_Task prompt:_ Return each line of the data below verbatim; pictures are to be left out.

_Exercise data:_
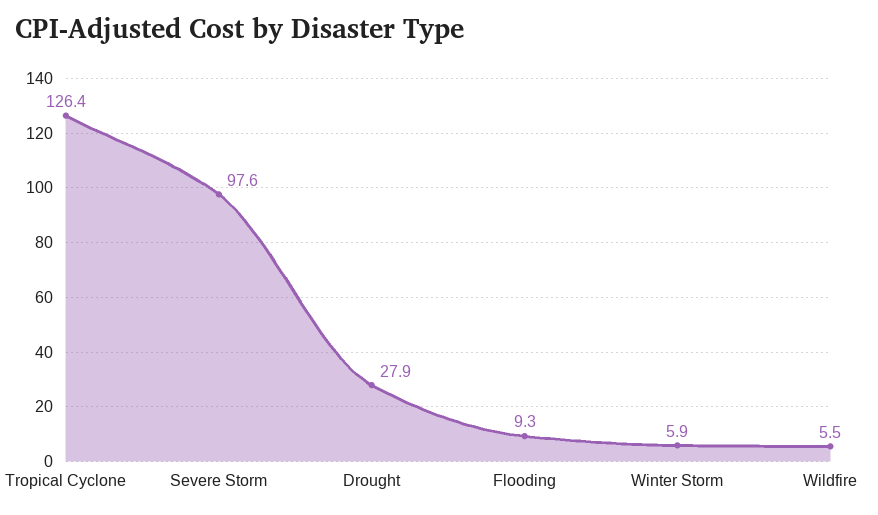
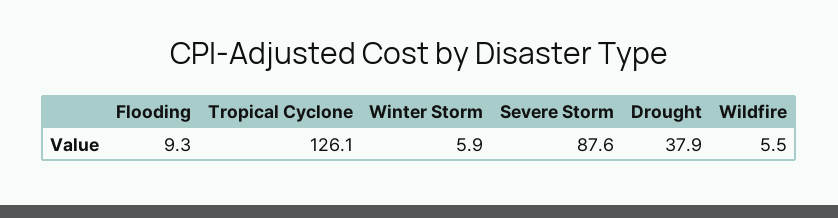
  {
-   "Tropical Cyclone": 126.4,
+   "Tropical Cyclone": 126.1,
-   "Severe Storm": 97.6,
+   "Severe Storm": 87.6,
-   "Drought": 27.9,
+   "Drought": 37.9,
    "Flooding": 9.3,
    "Winter Storm": 5.9,
    "Wildfire": 5.5
  }

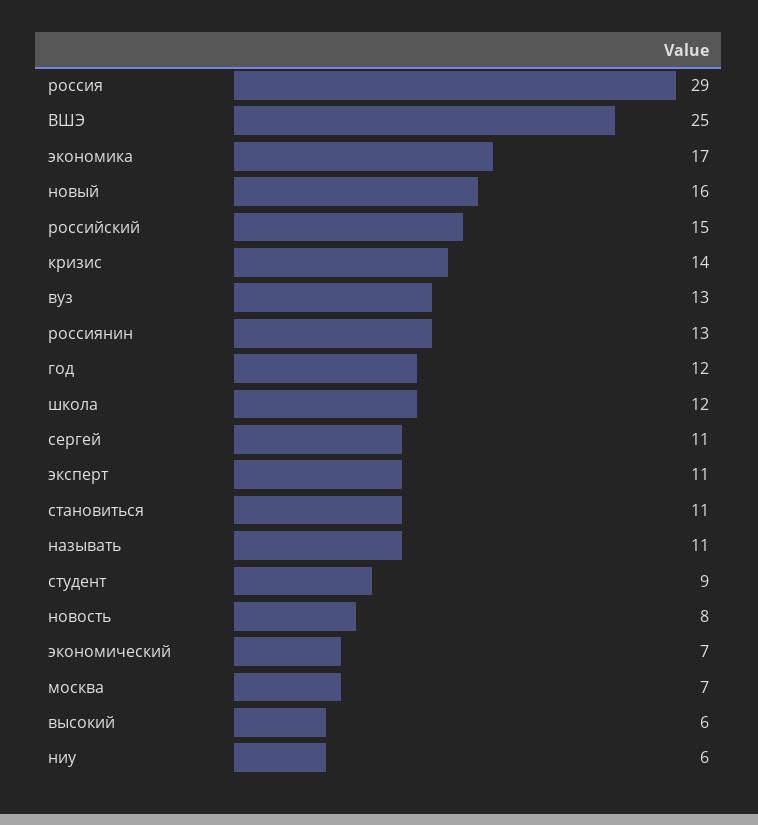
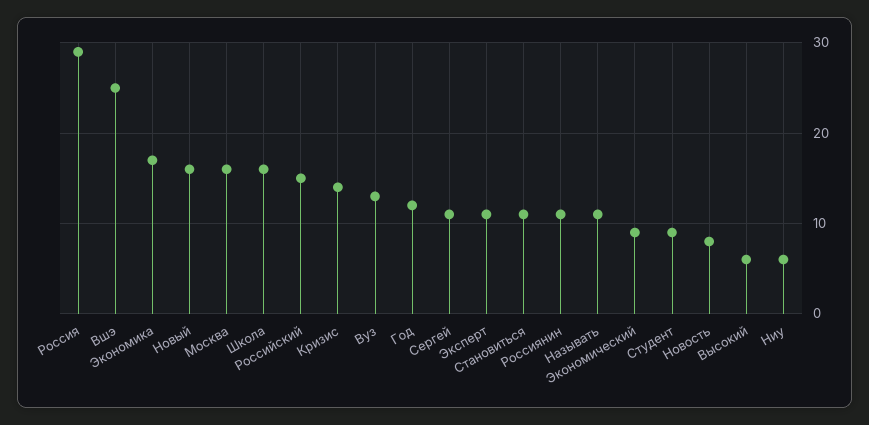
  {
    "россия": 29,
    "ВШЭ": 25,
    "экономика": 17,
    "новый": 16,
    "российский": 15,
    "кризис": 14,
    "вуз": 13,
-   "россиянин": 13,
+   "россиянин": 11,
    "год": 12,
-   "школа": 12,
+   "школа": 16,
    "сергей": 11,
    "эксперт": 11,
    "становиться": 11,
    "называть": 11,
    "студент": 9,
    "новость": 8,
-   "экономический": 7,
+   "экономический": 9,
-   "москва": 7,
+   "москва": 16,
    "высокий": 6,
    "ниу": 6
  }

_Task result:_
  {
-   "Tropical Cyclone": 126.4,
+   "Tropical Cyclone": 126.1,
-   "Severe Storm": 97.6,
+   "Severe Storm": 87.6,
-   "Drought": 27.9,
+   "Drought": 37.9,
    "Flooding": 9.3,
    "Winter Storm": 5.9,
    "Wildfire": 5.5
  }

  {
    "россия": 29,
    "ВШЭ": 25,
    "экономика": 17,
    "новый": 16,
    "российский": 15,
    "кризис": 14,
    "вуз": 13,
-   "россиянин": 13,
+   "россиянин": 11,
    "год": 12,
-   "школа": 12,
+   "школа": 16,
    "сергей": 11,
    "эксперт": 11,
    "становиться": 11,
    "называть": 11,
    "студент": 9,
    "новость": 8,
-   "экономический": 7,
+   "экономический": 9,
-   "москва": 7,
+   "москва": 16,
    "высокий": 6,
    "ниу": 6
  }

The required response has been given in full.